Her insides flip-flopped. “No way. No fricking way. Tell me he’s not a wolf too.”
“But I am.” Tate gave her no warning at all before he swept her off her feet and planted his mouth over hers. His tongue did nothing for her. No heat pooled in her belly. Her toes didn’t curl. And her mind didn’t fracture.
Too surprised to resist at first, she pushed at the steel of his pectorals and tried to tear her lips away. He opened his mouth wider, and his tongue did a little dance with hers. She bit down.
“Ow!” Tate dropped her like a hot potato, and she stumbled before grabbing the back of a chair for balance.
“Not nice.” Tate’s aggrieved-I’m-innocent expression made her chuckle.
Two seconds later Joe sideswiped Tate with a fist and followed the punch with an uppercut to the man’s stomach. “Touch her again and you’ll end up in the dump.”

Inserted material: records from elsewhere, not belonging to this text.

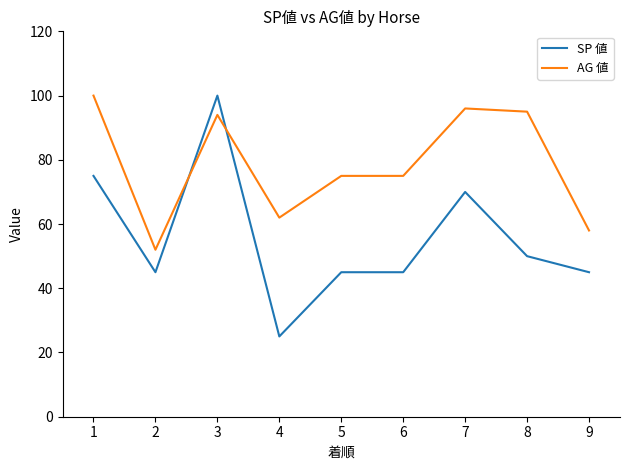

What is the sum of all AG 値 values?

707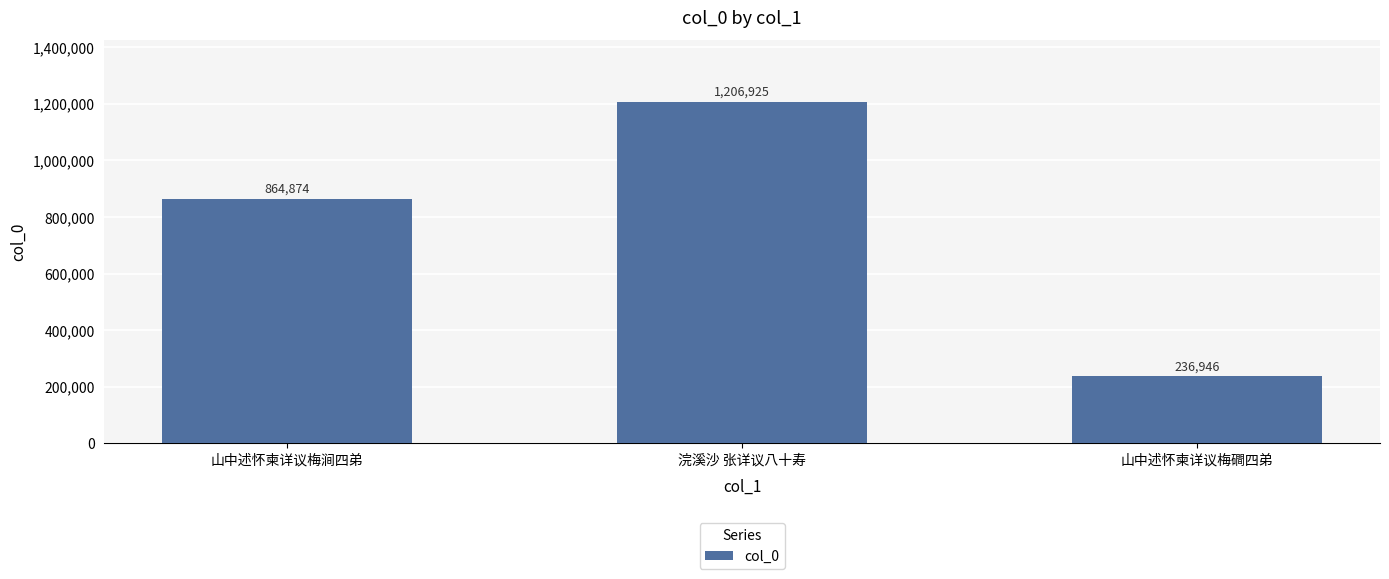

At which label is the value closest to 721935?

山中述怀柬详议梅涧四弟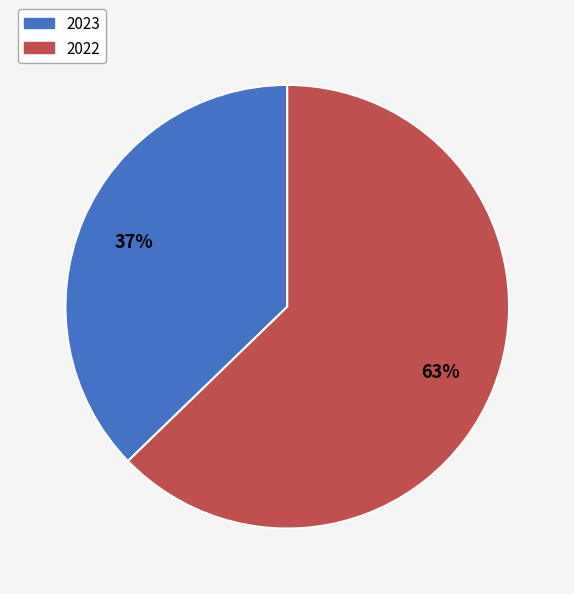

Which has a higher value, 2023 or 2022?

2022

Tate bent over at the waist, gasping. He swiped at the blood trickling from the side of his mouth, and gingerly straightened. “I had to do it. Worth it too, to see the rise I got. I’m Tate. Joe’s best friend. Full wolf. I can even shift. You up for it?”
“No.” Gray got right up in Tate’s face. “She’s my little sister. Stick your tongue down her throat once more, and I’ll make sure you never shift again.”
“But it’s okay for Joe to tongue her?” Tate’s lopsided grin and the way his metal-gray eyes gleamed made Susie uneasy. What was the blond Adonis up to?